What needs to be done: Output every line of each listing below as one numbered list, skipping blank lines and omitting the pictures.

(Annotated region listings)
★ ★ ★ ★ ★

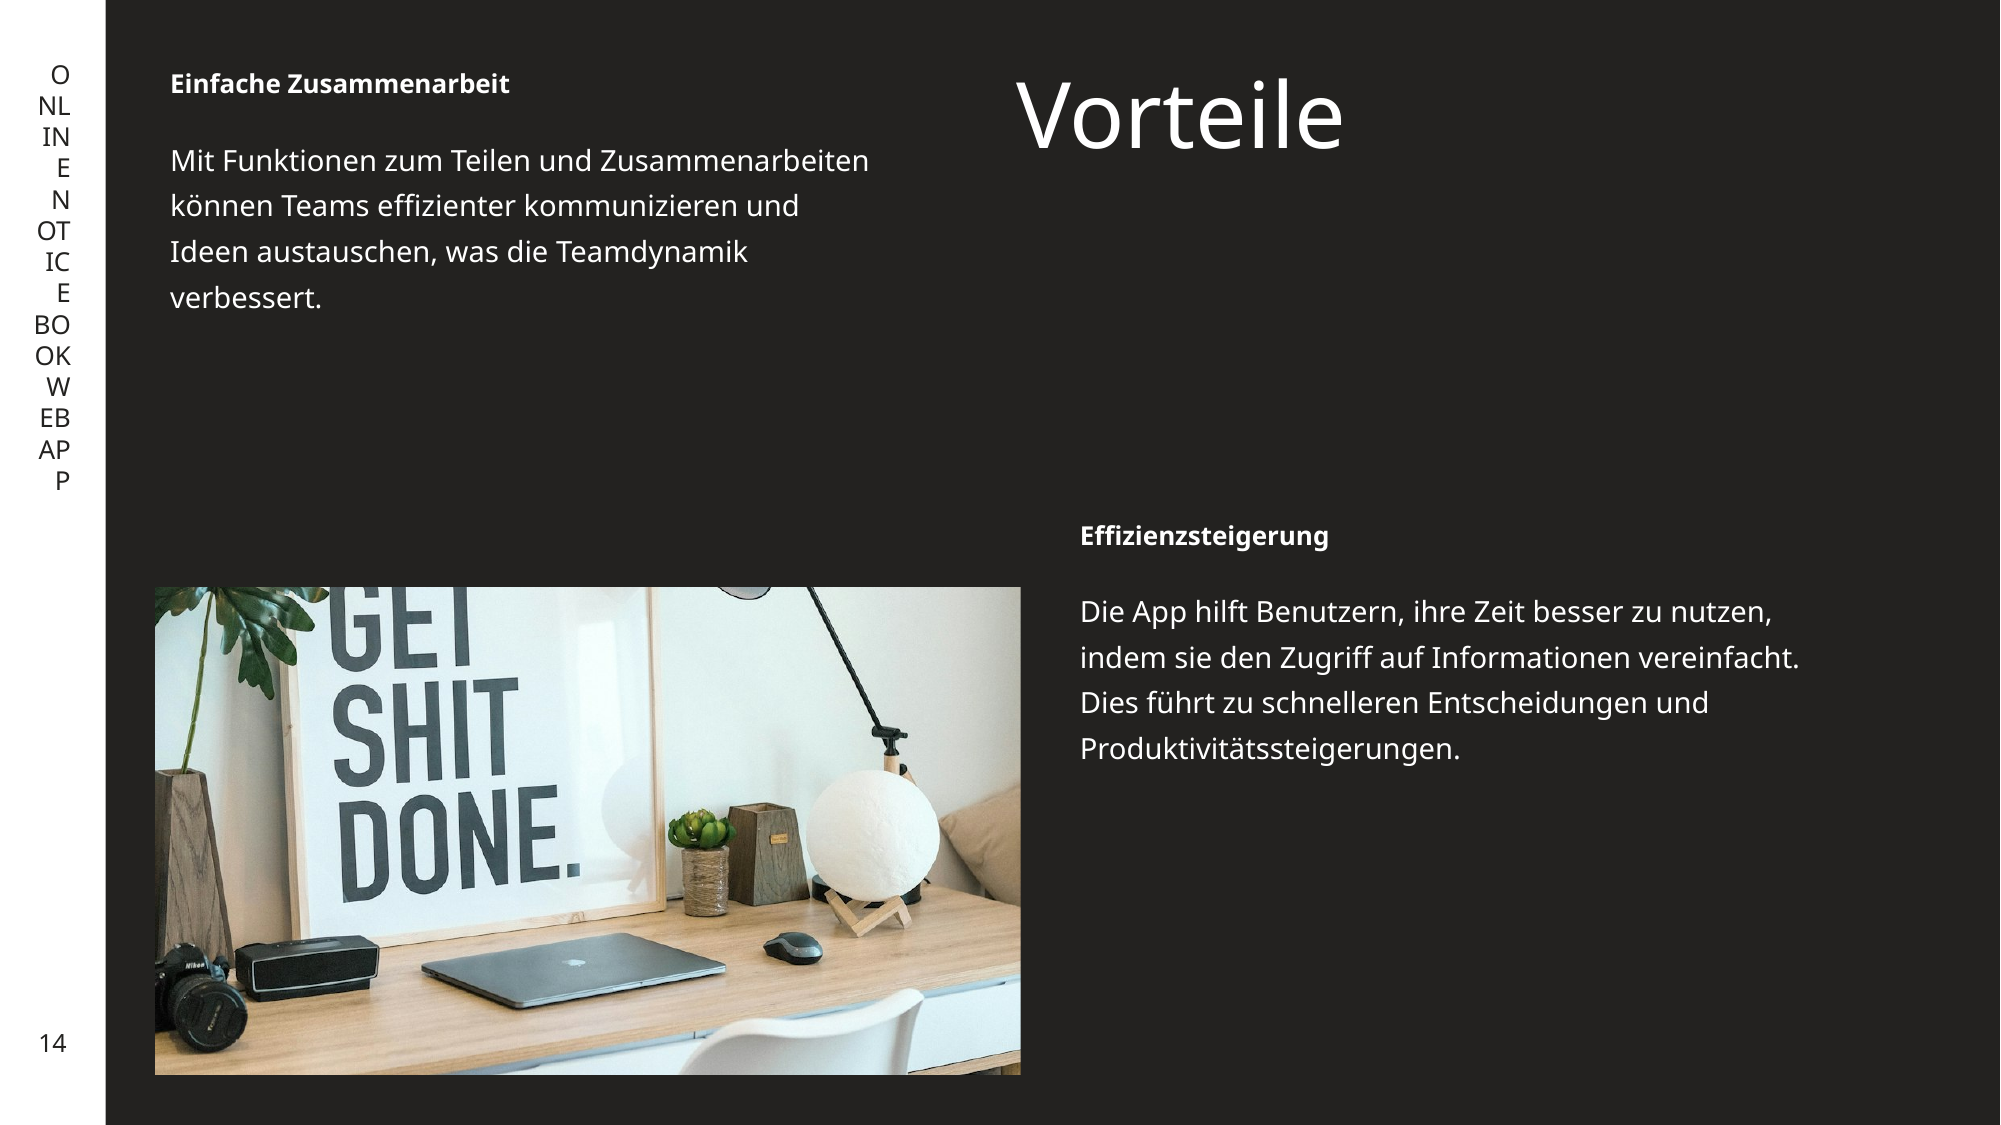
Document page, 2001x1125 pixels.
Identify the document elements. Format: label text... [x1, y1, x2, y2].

text_box [0, 1014, 106, 1075]
text_box ONLINE NOTICE BOOK WEBAPP [18, 50, 86, 563]
list Effizienzsteigerung [1064, 502, 1840, 558]
title Vorteile [1004, 50, 1848, 485]
picture [155, 587, 1021, 1075]
list Die App hilft Benutzern, ihre Zeit besser zu nutzen, indem sie den Zugriff auf Informationen vereinfacht. Dies führt zu schnelleren Entscheidungen und Produktivitätssteigerungen. [1064, 575, 1845, 1075]
list Einfache Zusammenarbeit [155, 50, 887, 107]
list Mit Funktionen zum Teilen und Zusammenarbeiten können Teams effizienter kommunizieren und Ideen austauschen, was die Teamdynamik verbessert. [155, 124, 887, 558]
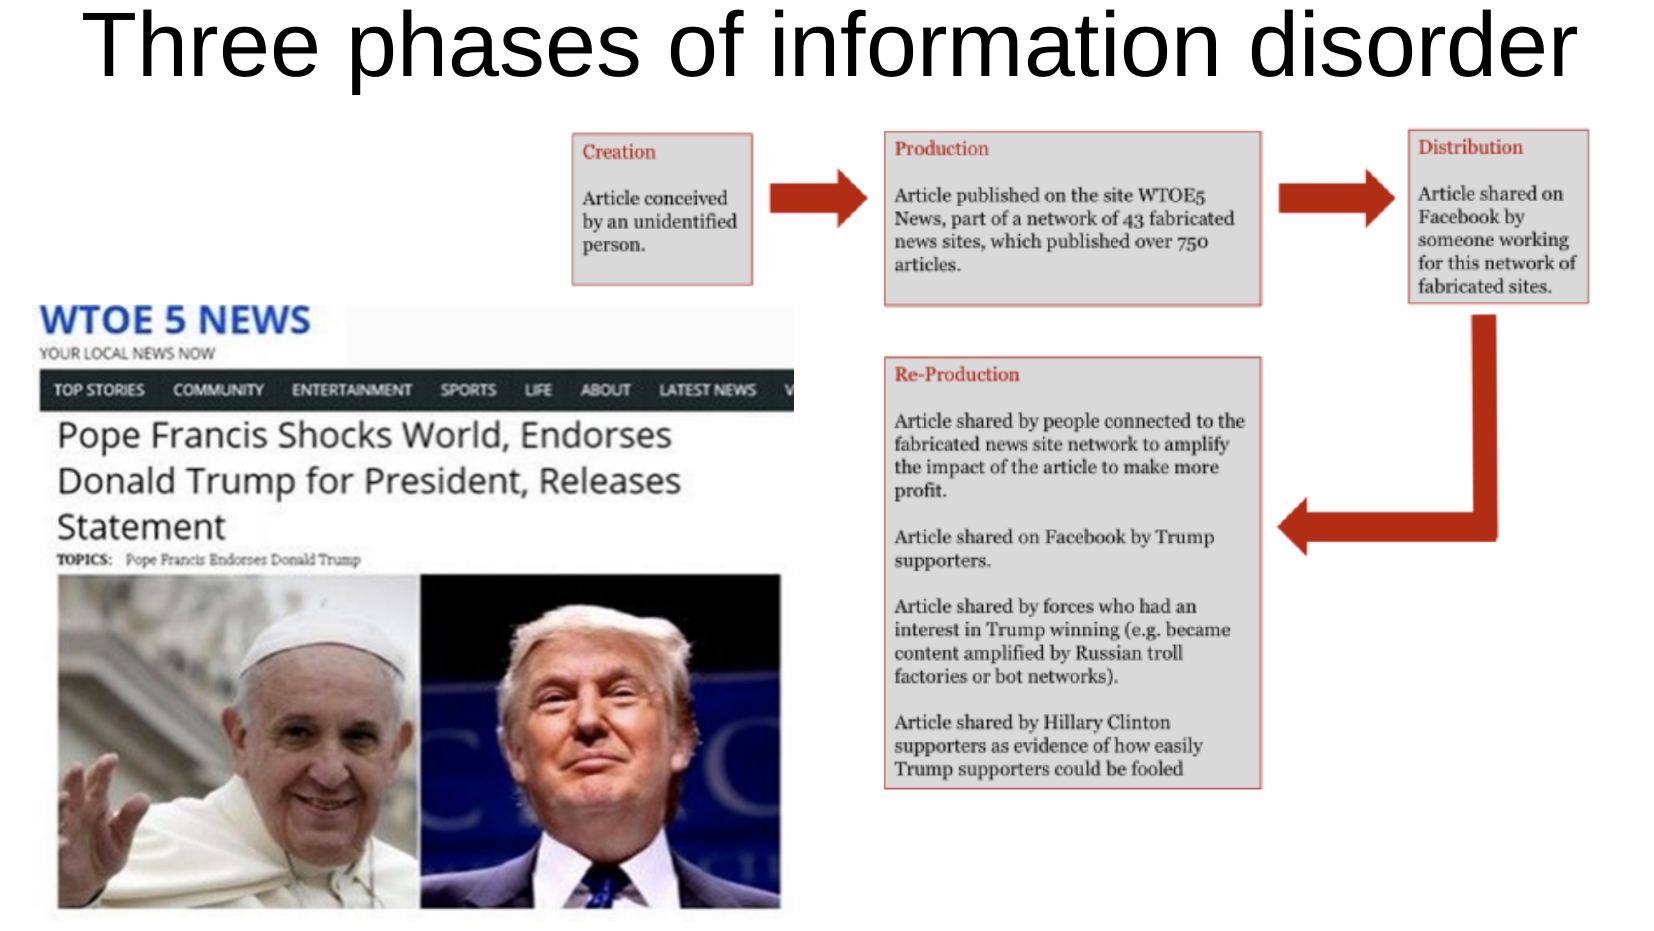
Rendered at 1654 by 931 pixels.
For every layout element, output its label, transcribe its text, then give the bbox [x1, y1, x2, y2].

title Three phases of information disorder [39, 0, 1624, 113]
picture [32, 126, 1593, 922]
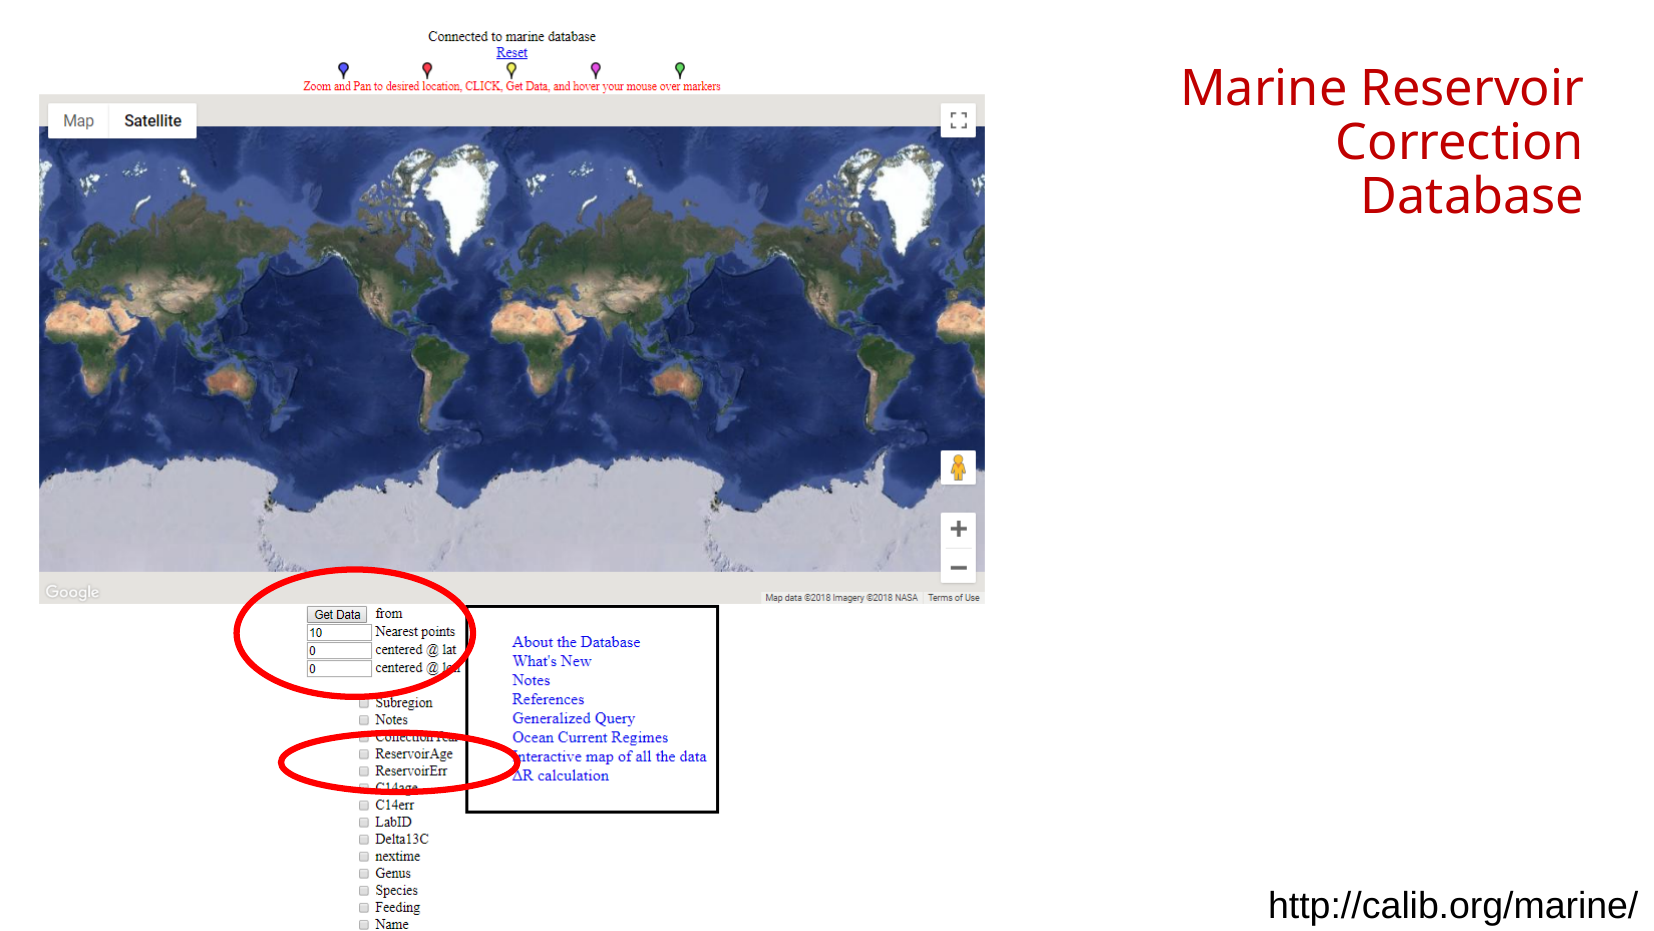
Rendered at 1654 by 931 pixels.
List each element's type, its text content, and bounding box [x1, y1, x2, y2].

text_box Marine Reservoir Correction Database [1036, 53, 1600, 233]
picture [0, 7, 1036, 931]
text_box http://calib.org/marine/ [1253, 873, 1654, 931]
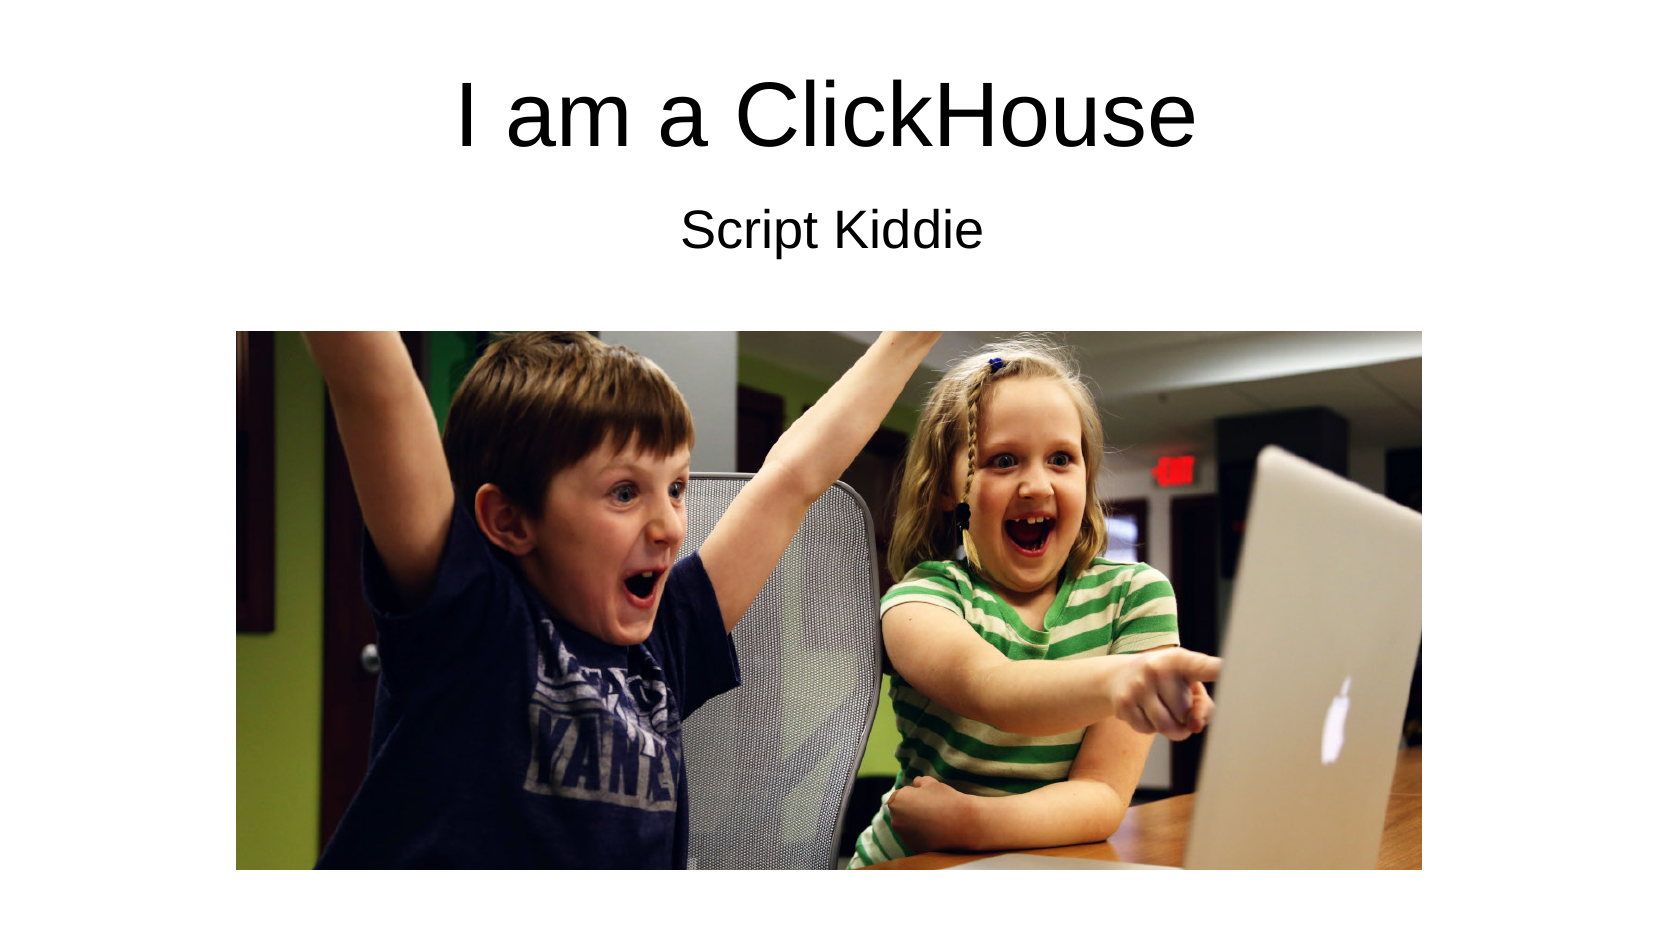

★ ★ ★ ★ ★

Written response:
1. Document page, 2001x1125 pixels.
2. Identify the document elements. Format: label text... [x1, y1, x2, y2].
3. text_box [0, 1014, 106, 1075]
4. text_box ONLINE NOTICE BOOK WEBAPP [18, 50, 86, 563]
5. list Effizienzsteigerung [1064, 502, 1840, 558]
6. title Vorteile [1004, 50, 1848, 485]
7. picture [155, 587, 1021, 1075]
8. list Die App hilft Benutzern, ihre Zeit besser zu nutzen, indem sie den Zugriff auf Informationen vereinfacht. Dies führt zu schnelleren Entscheidungen und Produktivitätssteigerungen. [1064, 575, 1845, 1075]
9. list Einfache Zusammenarbeit [155, 50, 887, 107]
10. list Mit Funktionen zum Teilen und Zusammenarbeiten können Teams effizienter kommunizieren und Ideen austauschen, was die Teamdynamik verbessert. [155, 124, 887, 558]
11. Rendered at 1654 by 931 pixels.
12. For every layout element, output its label, transcribe its text, then give the bbox [x1, y1, x2, y2].
13. title Three phases of information disorder [39, 0, 1624, 113]
14. picture [32, 126, 1593, 922]
15. Rendered at 1654 by 931 pixels.
16. List each element's type, its text content, and bounding box [x1, y1, x2, y2].
17. text_box Marine Reservoir Correction Database [1036, 53, 1600, 233]
18. picture [0, 7, 1036, 931]
19. text_box http://calib.org/marine/ [1253, 873, 1654, 931]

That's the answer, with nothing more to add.